Applying moral intuitionism to the law, people will obey a law if they intuitively feel it’s moral. Same for politics. Moral intuition shapes what we believe. It’s why liberals and conservatives share some moral beliefs but differ on others. People decide their morals and then develop facts to explain them, he said. This leads to dueling facts.

“When we disagree about what the basic facts are, it makes lawmaking very challenging,” he said. “Our hope is that understanding intuitive morality can lead to better law and, ultimately, if we understand the way each other think, it will lead to more civil politics.”

Elizabeth Cauffman
Professor of Psychology and Social Behavior, Education and Law, and Director of the Center for Psychology and Law
Are adolescents developmentally different from adults in ways that require different treatment under the law? If so, should these developmental factors be considered? And at what age should the line be drawn between childhood and adulthood? Are adolescents even competent to stand trial? Cauffman’s research provides answers. She began by recounting the story of Paul Gingerich, who was jailed at age 12 for conspiracy to help his 15-year-old friend murder his abusive stepfather. Gingerich was tried as an adult in Indiana and sentenced to 25 years.

“Now we have a 12-year-old lifer sitting in jail for a conspiracy to commit murder even though he was 12 years old at the time,” she said. “Adolescents know the difference between right and wrong. A 5-year-old knows the difference between right and wrong,” she said.

At 16, adolescents are equivalent to adults in cognitive functioning. “This becomes the paradox: If adolescents are so smart why do they do such very stupid things?” she said. Blame it on the frontal lobe, the area of the brain responsible for emotional maturity, she said. Neuroscientific research indicates it isn’t fully developed until age 25.

“Kids know the difference between right and wrong,” she said. “They just don’t have the emotional ability to control that, so when you ask an adolescent why did you do that, and they say ‘I don’t know,’ they’re actually telling the truth.”

Knowing the difference between an adolescent brain and a mature brain can help improve the juvenile justice system she said.

Benjamin van Rooij
Professor and Academic Director of John S. and Marilyn of U.S.-China Institute for Business and Law
Van Rooij’s research looks at China to answer questions such as why people obey the law and how laws can be better designed. The challenge in China is implementation of laws. Weak enforcement leads to rule breaking, which is a vicious cycle, he said. If people know they’re going to get punished for breaking the rules, then fewer people break the rules.

One of the problems in China is that it’s difficult to distinguish between government and companies, which are often one and the same. If government has to regulate itself, that’s a problem. Another issue is a layer of informal rules below the formal rules. China is also an authoritarian system, which has few checks and balances.

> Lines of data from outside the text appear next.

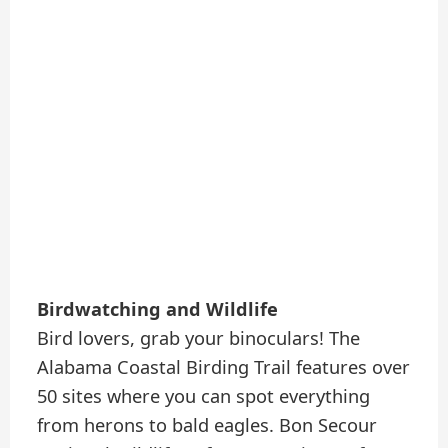
Birdwatching and Wildlife
Bird lovers, grab your binoculars! The
Alabama Coastal Birding Trail features over
50 sites where you can spot everything
from herons to bald eagles. Bon Secour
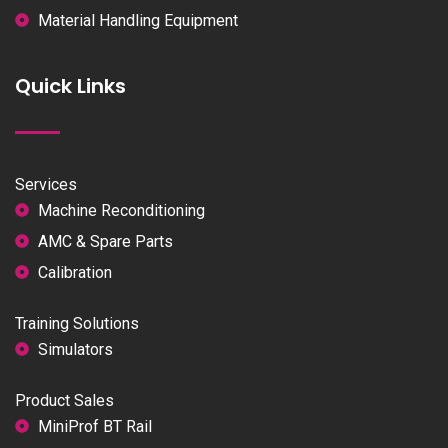
Material Handling Equipment
Quick Links
Services
Machine Reconditioning
AMC & Spare Parts
Calibration
Training Solutions
Simulators
Product Sales
MiniProf BT Rail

Van Rooij and his colleagues have studied “enforcement campaigns” in China that include anti-corruption and food safety. These campaigns are similar to the U.S.’ “war against drugs.” There is short-term compliance during these campaigns. Getting people to obey the law for the long haul is difficult because central government doesn’t sway local law enforcement for long. Also, people have come to realize that the campaigns are short-lived, so they only mind the rules for a short period of time.

Van Rooij is now collaborating with psychologists for answers. “Psychology offers a lot of ways to improve compliance with the law,” he said.